Remember early 2004? Those heady, optimistic days? Sure, we’d just discovered that there were probably no WMD’s in Iraq, but at least we were winning, or at least we hadn’t started losing, or at least most people didn’t think we were losing. It was only two years after 9/11, and although we hadn’t quite recovered, we were hot on the trail of Osama bin Laden. The presidential campaign was beginning to heat up, and, in a completely unrelated story, the debate over gay marriage had come out of absolutely nowhere to dominate our national dialogue.

It all seems so quaint now. But in some ways it seems recent, because of the way that major events tend to define an era, making everything else “pre-” or “post-.” Back in early 2004 we were, like today, in the post- stage of the event that has defined our era as surely as other eras have been defined by Pearl Harbor or the Kennedy assassination or the stock market crash of ‘29.

I’m talking, of course, about a lot of the nation seeing most of Janet Jackson’s right boobie. For almost 2 seconds.

I bring it up today not to reopen old wounds. I know that some of us are still in the healing process, and many of us will never, ever be the same. But I need to bring it up because today, after several investigations, fines, committee meetings, and internal polls, the United States Congress has finally done something about Janet Jackson and her rogue breast. [By the way, her left breast, by all reports, is far more conservative and thoughtful, and really wants to put this whole incident in the rearview mirror.]

I guess if you’re “cynical,” or “worldly,” or even “conscious,” you might question why it took our Congress 28 months to finally get around to doing the wrong thing. You might wonder if after more than two years of indecency failing to spread across this land and blot out the public airwaves, after two years of that crisis not ever happening, if it was therefore necessary to increase the fines tenfold.

We’ve had a Presidential election and two more breastless Superbowls. We’ve watched nearly 2000 more of our soldiers die. Michael Powell is no longer the chairman of the FCC, and his dad is also out of a job. But it still feels fresh, and the mammary lingers.

I remember how I felt in those first days after It happened. First I was dismissive:

“While the nation recovers from Super Bowl Sunday and discusses the crucial issues of which commercial was best and whether our children will ever recover from being exposed to 1.5 seconds of Janet Jackson’s breast amid three hours of ritualized violence, there is a lot of actual news taking place.”

I was in denial, I admit it. Worse, I compounded the problem by then implying that perhaps the FCC and Michael Powell ought to focus less on accidental indecency and more on his own march towards deregulation, giant media consolidation, and the giving away of bandwidth.

jackson redux
[Powell and CBS President Les Mooves share an
intimate moment (FA file photo)

In time, though, I came to see how deeply traumatized I’d beem. Two years of therapy helped me recover the memory of that Superbowl halftime show, and I’m well on my way to dealing with my feelings of shame and powerlessness. I only fear for our children now, the thousands who are pretty sure they saw something on Ms. Jackson’s chest and stiill don’t - could never possibly, really - understand. The best we can do for them is pray, I suppose.

So what have we learned, after all of this? A couple of things:

- The nearly half-million dollar fines will help a little bit. Nothing makes for great television like an industry terrified of risking real money for taking chances.

- We can rely on future TV references and visuals involving breasts to be comfortably limited to the crime investigation genre (as they have been for the past couple of years). As in, “Look, this is where he sliced her breast after raping her but before strangling her.”

- We can breathe a sigh of relief that our children won’t be forced to know what a breast looks like or how it functions until they have to use ‘em to feed their own unexpected children.

- Knowing that it took Congress only slightly more than two years to tell a pop singer to keep her brassiere on just instills more confidence than ever that they’ll be able to deal with smaller crises like the war in Iraq, nuclear proliferation, the torture of prisoners, soaring gas prices, and global warming.

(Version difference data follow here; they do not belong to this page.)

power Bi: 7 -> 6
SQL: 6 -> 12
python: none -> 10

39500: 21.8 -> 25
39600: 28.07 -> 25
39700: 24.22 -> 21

- The FCC will stay engaged with crucial issues like this rather than frittering their time away debating who should be allowed to own what and for how much money. Those kinds of things take care of themselves, after all; but experience has taught us that left unattended, there’s almost no limit to the trouble that boobies can get into.

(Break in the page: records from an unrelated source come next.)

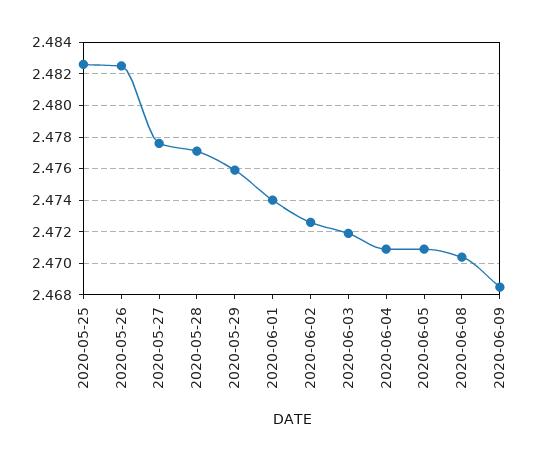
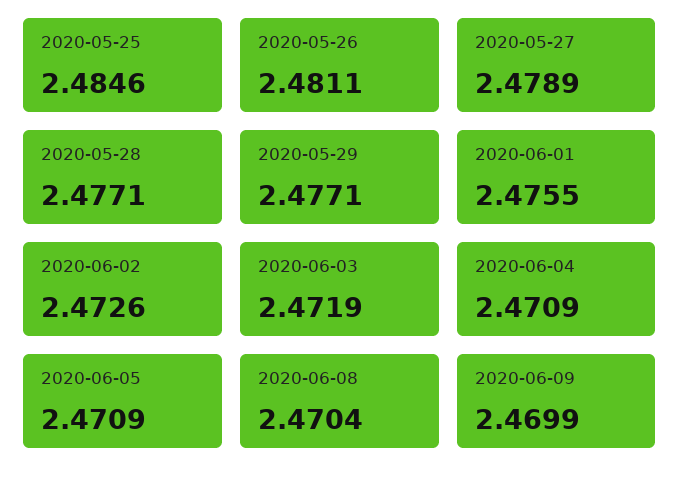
2020-05-25: 2.4825 -> 2.4846
2020-05-26: 2.4825 -> 2.4811
2020-05-27: 2.4775 -> 2.4789
2020-05-29: 2.476 -> 2.4771
2020-06-01: 2.474 -> 2.4755
2020-06-09: 2.4685 -> 2.4699

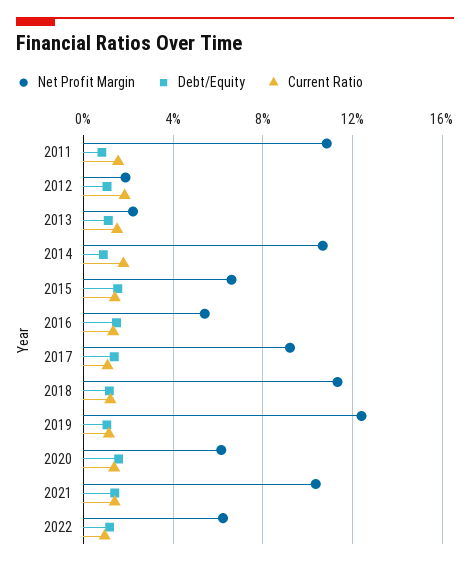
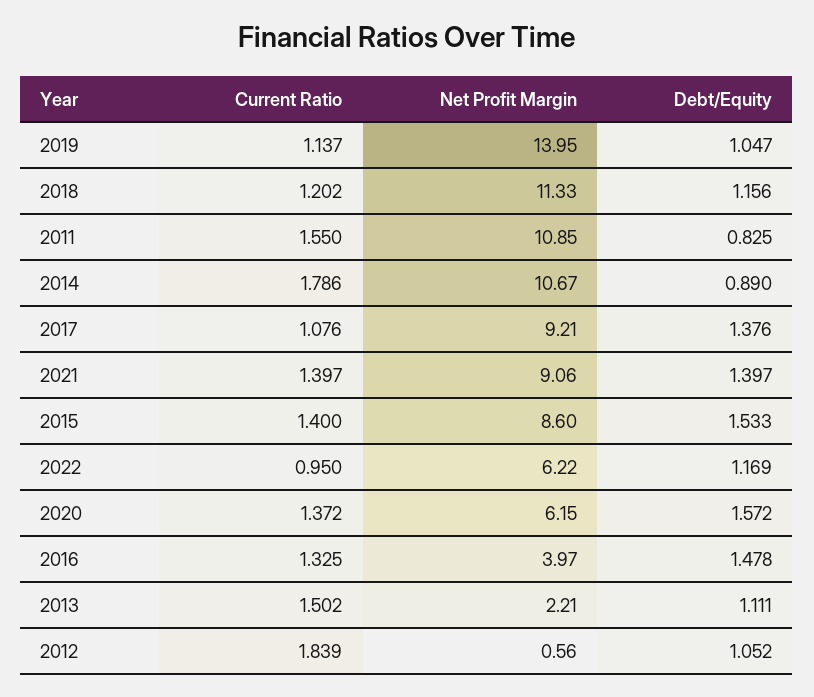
Net Profit Margin, 2012: 2 -> 0.56
Net Profit Margin, 2015: 6.5 -> 8.6
Net Profit Margin, 2016: 5.5 -> 3.97
Net Profit Margin, 2019: 12.5 -> 13.95
Net Profit Margin, 2021: 10.5 -> 9.06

Knowing that the Senate wrote and passed this bill, a form of which the House already passed, and that both houses will now work long and hard towards reconciling the bills so that the President can sign it into law, and knowing that all this work has been done in the complete absence of a similar incident since the beginning of 2004… well, it’s a proud day for all Americans. We have remained vigilant, and our vigilance has now been rewarded. Remember - you never read about the breasts that you’re NOT forced to see. And that’s the point. It’s what security is all about.